Andrew Adridge (he/him) is a multidisciplinary artist and arts administrator based in Brampton, Ontario, Canada. He is a graduate of the University of Toronto holding both a Bachelor of Music Performance in Voice and a Master of Music in Opera. He has been featured as an ensemble soloist both at the Four Seasons Centre for the Performing Arts in Toronto and the Kennedy Centre in Washington, D.C. Andrew has participated in several young artist programs including The Chautauqua Institution Voice Program, and the Banff Opera program. Andrew has worked as a performer and a director with such companies as Soundstreams, Edmonton Opera, Against the Grain Theatre, and The Canadian Opera Company. Andrew has found success in contributing his artistry to projects both as a singer and a spoken word artist working recently with Juliet Palmer on riverMOUTH in a hybrid capacity. Andrew has a deep desire to develop and participate in socially relevant artistic projects as frequently as possible, and is fortunate to work with so many creators and artists who are agents of social change. In his daily life, Andrew is the Executive Director of the Toronto Consort.

Australian pianist Lara Dodds-Eden‘s musical career has spanned three continents and encompassed hundreds of collaborations. She recently returned to live in London, UK, where she formerly studied Piano Accompaniment at the Guildhall School of Music and performed frequently at venues including the Wigmore Hall, the South Bank’s Royal Festival Hall and Purcell Room, and the Barbican Hall. An invitation from the Banff Centre precipitated a move to North America, where Lara pursued doctoral studies focused on singing artsong in translation with Lydia Wong following a twenty week residency in Banff as Collaborative Pianist and Associate Artist in 2013-2014. Performances with artists as diverse as Broken Social Scene’s Kevin Drew, the Australian Chamber Orchestra and cellist Raphael Wallfisch were highlights of this period, as well as a tour of the Danube with soprano Danika Lorèn and tours of Spain, Australia, New Zealand, and Newfoundland with the Toronto Children’s Chorus. She counts the opportunity to play with Alex Samaras during the years in Toronto as one of that time’s greatest gifts.
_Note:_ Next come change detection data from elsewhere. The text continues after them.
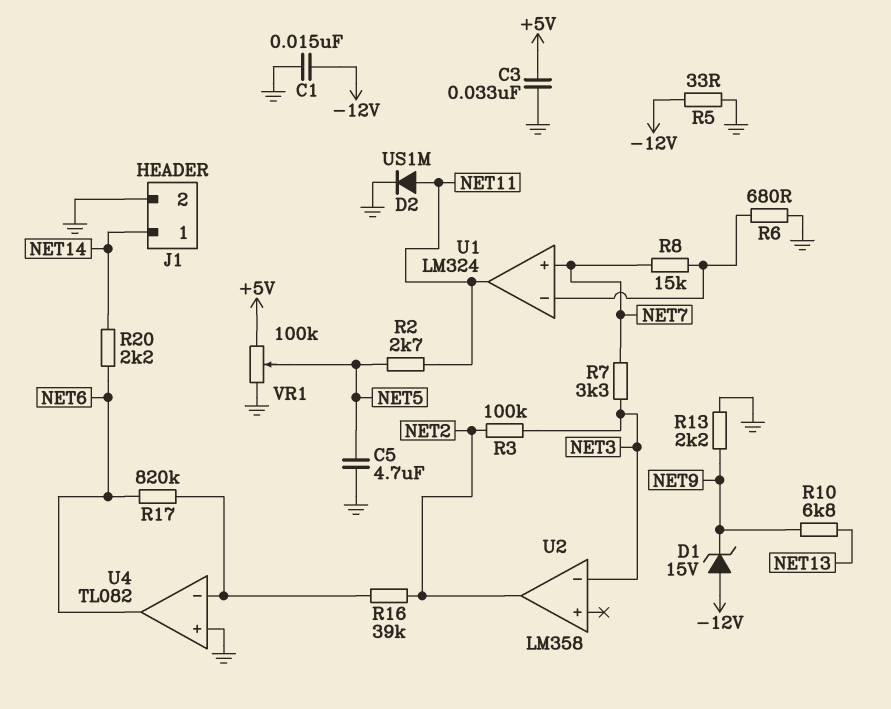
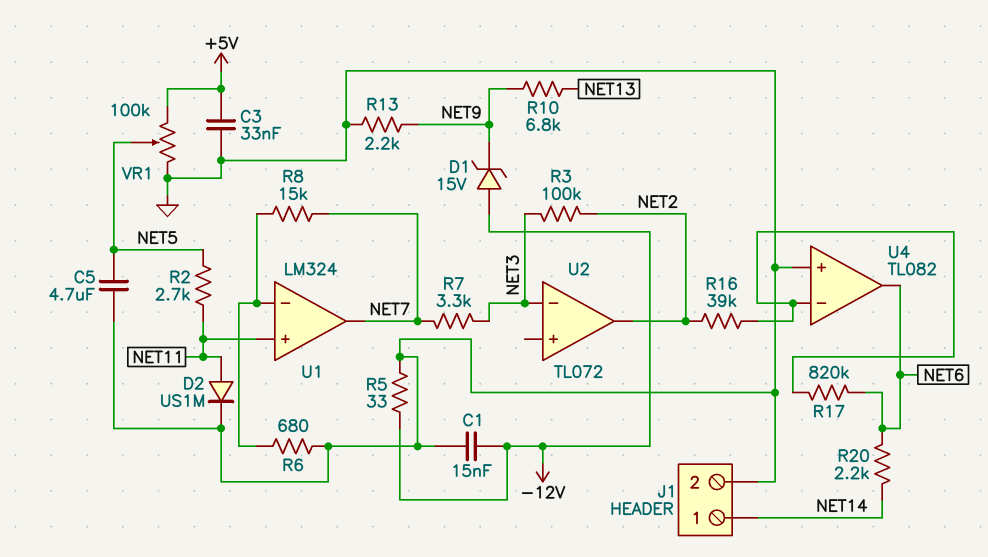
U1 pin in+: NET7 -> NET11
U1 pin out: NET11 -> NET7
U2: LM358 -> TL072

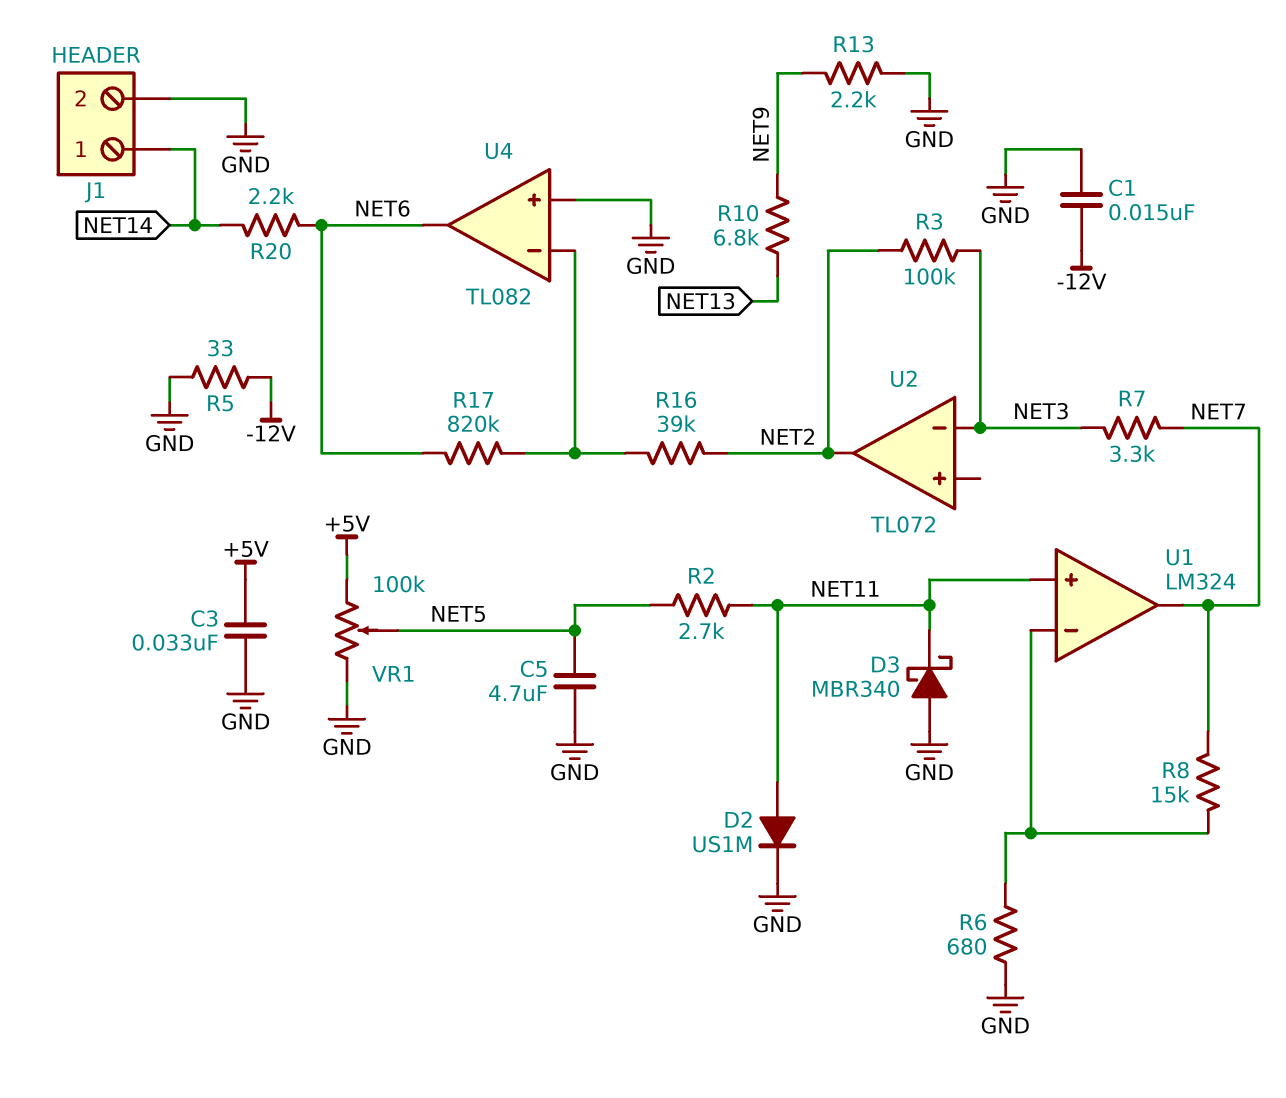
D1: zener 15V (A -12V, K NET9) -> none
D3: none -> schottky MBR340 (A GND, K NET11)

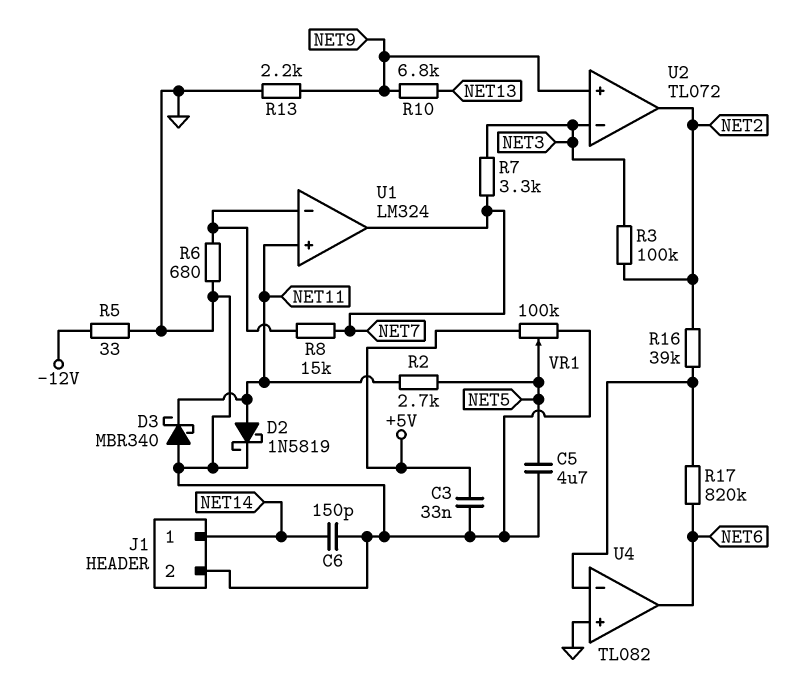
C1: 15nF (-12V, GND) -> none
C6: none -> 150pF (GND, NET14)
D2: diode US1M (A NET11, K GND) -> schottky 1N5819 (A NET11, K GND)
R20: 2.2k (NET6, NET14) -> none
U2 pin in+: none -> NET9

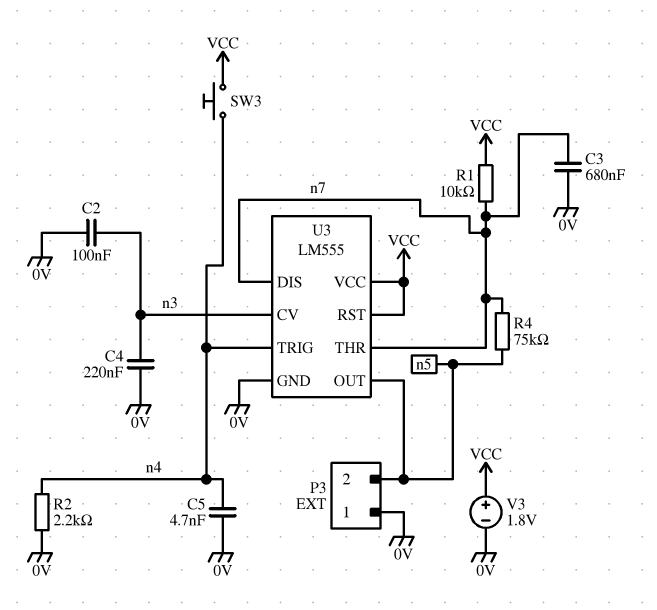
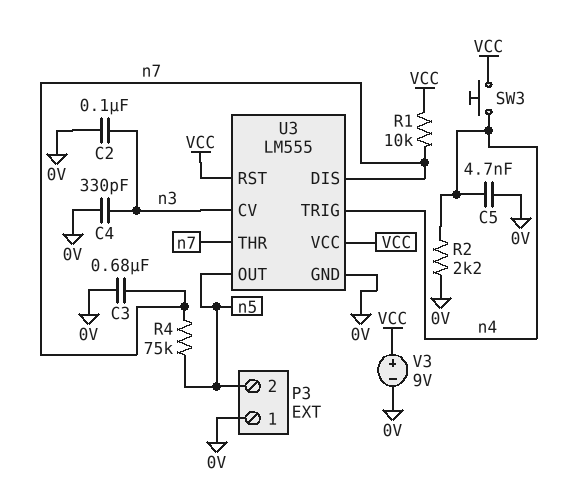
C4: 220nF (0V, n3) -> 330pF (0V, n3)
V3: 1.8V (plus VCC, minus 0V) -> 9V (plus VCC, minus 0V)

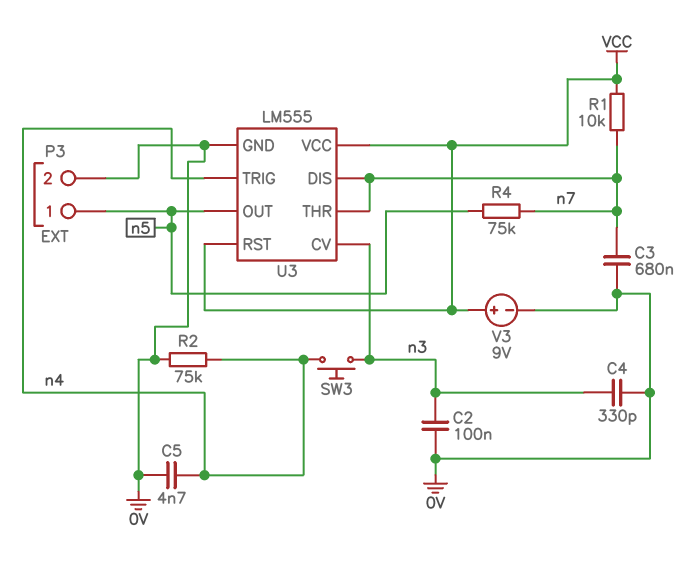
P3 pin 1: 0V -> n5
P3 pin 2: n5 -> 0V
R2: 2.2k (0V, n4) -> 75k (0V, n4)
SW3: button (VCC, n4) -> button (n3, n4)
These songs by James Rolfe and his constellation of poets have been an affirmation of that feeling.

A note from the composer
My thanks to The Canada Council for the Arts, the Ontario Arts Council, and the Toronto Arts Council for funding this CD; to producer Steven Philcox for his enthusiasm, eagle ears, and impeccable musicianship; to engineers Julian Decorte and Jean Martin for making this recording sound great; to all the musicians—Lara, Alex, Jeremy, Andrew—for giving so generously of their skill, musicality, and soul; to George Elliott Clarke, who commissioned most of these works, and whose faith, vision, and persistence helped to create this silver lining to the pandemic; to composer Juliet Palmer, who patiently played piano while I sang through multiple drafts of these songs, and whose musical input helped shape them; to visual artist and poet Sophie Herxheimer for her vibrant paintings, inkings, and cuttings, and to designer Joseph Bradley Hill for his clear and articulate layout; to all the poets, my visionary and talented collaborators and colleagues; to you, my listener, and to all my listeners over the years: I am humbled and blessed to be in your company.